→ **Exercise tasks**:
1/ In the article on nursing home evacuations, swap "sheltering in place" for "staying put" in the passage from "So, what can" up to and including "and power generators.".
2/ Turn the paragraph beginning "Standard evacuation procedures might not work" in the article on nursing home evacuations into a short bulleted list that keeps its main facts.

→ **Exercise passage**:
####################

The death of Florida nursing home residents whose air-conditioning failed last week during Hurricane Irma highlights the tragic consequences of some of our most vulnerable citizens during a natural disaster.
So, it’s easy to assume evacuating nursing home residents in such situations is the safest option.
But our review shows evacuation can cause more harm than staying put. So we need to take that into account when planning for the next natural or man-made disaster.
Read more: Irma and Harvey: very different storms, but both affected by climate change
Disasters can be caused by natural hazards (an environmental process or phenomenon, like a cyclone) or man-made ones (technological or industrial conditions, like a nuclear accident).
And disasters are more likely to affect older people because they are physically frailer and often require supportive care. For instance, when Hurricane Katrina battered the US Gulf Coast in 2005, almost half of the people who died were over 75.
Disasters from natural hazards, like Australia’s recent Tropical Cyclone Debbie in Queensland, are expected to increase in frequency and intensity due to climate change.
What we did and what we found
We analysed the results of ten studies involving nursing home residents who had been evacuated during natural or man-made disasters.
Residents who evacuated were more likely to die in the first month than those who remained. Those who evacuated were also more likely to die sooner than expected up to four months after the disaster.
The most common cause of death was pneumonia, which was attributed to poor living conditions once evacuated.
Residents most likely to die after an evacuation were over 80, frail, dependent on others for their care, men, and those with multiple illnesses.
Why can evacuations kill?
Standard evacuation procedures might not work so well for nursing home residents for a number of reasons. Residents’ cognitive impairment and lack of mobility could compound the physiological stress of evacuation. This stress, coupled with unintentional changes and errors in how residents are cared for during a disaster, may increase their risk of dying prematurely.
Evacuations can lead to direct injuries, like falling over, or indirect problems, like existing heart disease worsening because of the increased mental and physical demands in relocating.
Similarly, the disaster can cause direct injuries, like drowning in a flood, or indirect ones, like a flood preventing essential resources (like food and medications) from reaching residents.
So, what can we do?
People with a family member in a nursing home should be made aware of the home’s disaster response plan. This includes plans to respond to likely scenarios specific to its local area, and where residents could be evacuated.
It might be better to evacuate in some disasters (for example, nuclear disasters). But for others, it is better to seek other alternatives, like sheltering in place (for example, cyclones). In reality, the preferred response may not always be available or practicable.
The unpredictability of disasters, lack of appropriate transport, immobility of residents or the availability of a safe place to go poses challenges. Similarly, sheltering in place may not be practical due to a lack of staff, supplies and power generators.
How do we plan for future disasters?
This heightens the need to have a well-prepared evacuation plan that includes the preferred response and contingency plans.
When planning for future disasters we need to identify residents who are more likely to benefit from being evacuated and those who need to shelter in the nursing home.

####################

(Page-level text extractions)
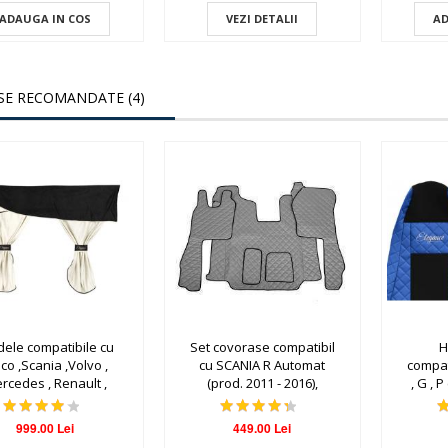
ADAUGA IN COS
VEZI DETALII
AD
E RECOMANDATE (4)
dele compatibile cu
Set covorase compatibil
H
co ,Scania ,Volvo ,
cu SCANIA R Automat
compat
rcedes , Renault ,
(prod. 2011 - 2016),
, G , 
Daf , Man , Ford
diferite culori
999.00 Lei
449.00 Lei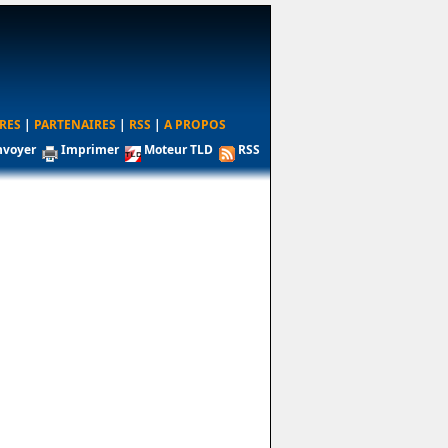
RES
|
PARTENAIRES
|
RSS
|
A PROPOS
nvoyer
Imprimer
Moteur TLD
RSS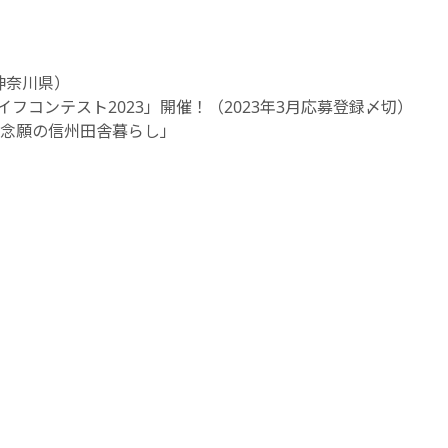
神奈川県）
コンテスト2023」開催！（2023年3月応募登録〆切）
る念願の信州田舎暮らし」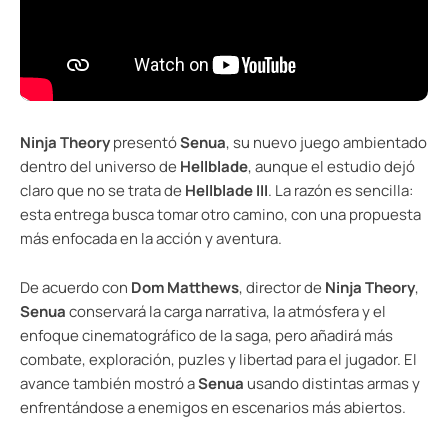
Ninja Theory
presentó
Senua
, su nuevo juego ambientado
dentro del universo de
Hellblade
, aunque el estudio dejó
claro que no se trata de
Hellblade III
. La razón es sencilla:
esta entrega busca tomar otro camino, con una propuesta
más enfocada en la acción y aventura.
De acuerdo con
Dom Matthews
, director de
Ninja Theory
,
Senua
conservará la carga narrativa, la atmósfera y el
enfoque cinematográfico de la saga, pero añadirá más
combate, exploración, puzles y libertad para el jugador. El
avance también mostró a
Senua
usando distintas armas y
enfrentándose a enemigos en escenarios más abiertos.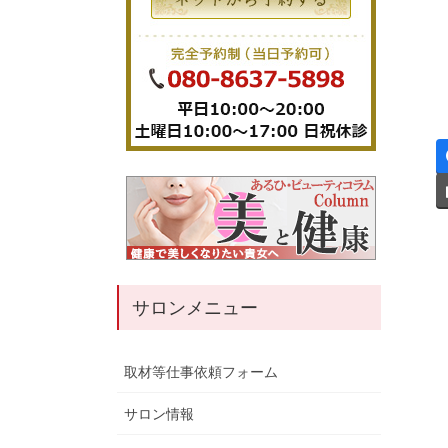
サロンメニュー
取材等仕事依頼フォーム
サロン情報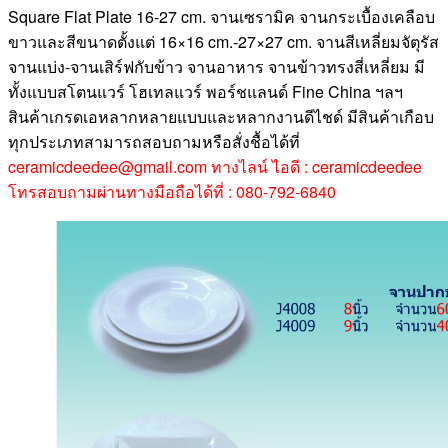
Square Flat Plate 16-27 cm. จานเซรามิค จานกระเบื้องเคลือบ
ขาวและสีขนาดตั้งแต่ 16×16 cm.-27×27 cm. จานสีเหลี่ยมจัตุรัส
จานแบ่ง-จานเสิร์ฟกับข้าว จานอาหาร จานข้าวทรงสี่เหลี่ยม มี
ทั้งแบบสโตนแวร์ โฮเทลแวร์ พอร์ชแลนด์ Fine China ฯลฯ
สินค้าเกรดเอหลากหลายแบบและหลากงานดีไชด์ มีสินค้าเกือบ
ทุกประเภทสามารถสอบถามหรือสั่งชื้อได้ที่
ceramicdeedee@gmail.com ทางไลน์ ไอดี : ceramicdeedee
โทรสอบถามผ่านทางมือถือได้ที่ : 080-792-6840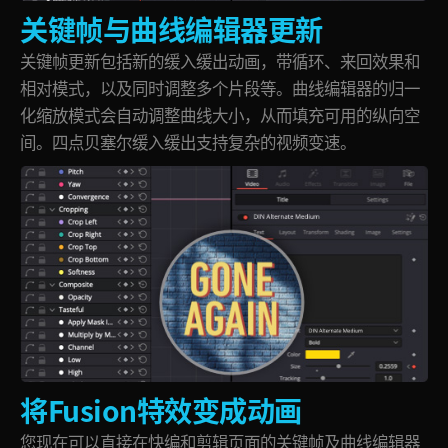
关键帧与曲线编辑器更新
关键帧更新包括新的缓入缓出动画，带循环、来回效果和
相对模式，以及同时调整多个片段等。曲线编辑器的归一
化缩放模式会自动调整曲线大小，从而填充可用的纵向空
间。
四点
贝塞尔缓入缓出支持复杂的视频变速。
将Fusion特效变成动画
您现在可以直接在快编和剪辑页面的关键帧及曲线编辑器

####################

→ **Answers by item**:
1/
So, what can we do?
People with a family member in a nursing home should be made aware of the home’s disaster response plan. This includes plans to respond to likely scenarios specific to its local area, and where residents could be evacuated.
It might be better to evacuate in some disasters (for example, nuclear disasters). But for others, it is better to seek other alternatives, like staying put (for example, cyclones). In reality, the preferred response may not always be available or practicable.
The unpredictability of disasters, lack of appropriate transport, immobility of residents or the availability of a safe place to go poses challenges. Similarly, staying put may not be practical due to a lack of staff, supplies and power generators.

2/
- Standard evacuation procedures may not work well for nursing home residents, for several reasons.
- Residents' cognitive impairment and lack of mobility could compound the physiological stress of evacuation.
- That stress, combined with unintentional changes and errors in residents' care during a disaster, may increase their risk of dying prematurely.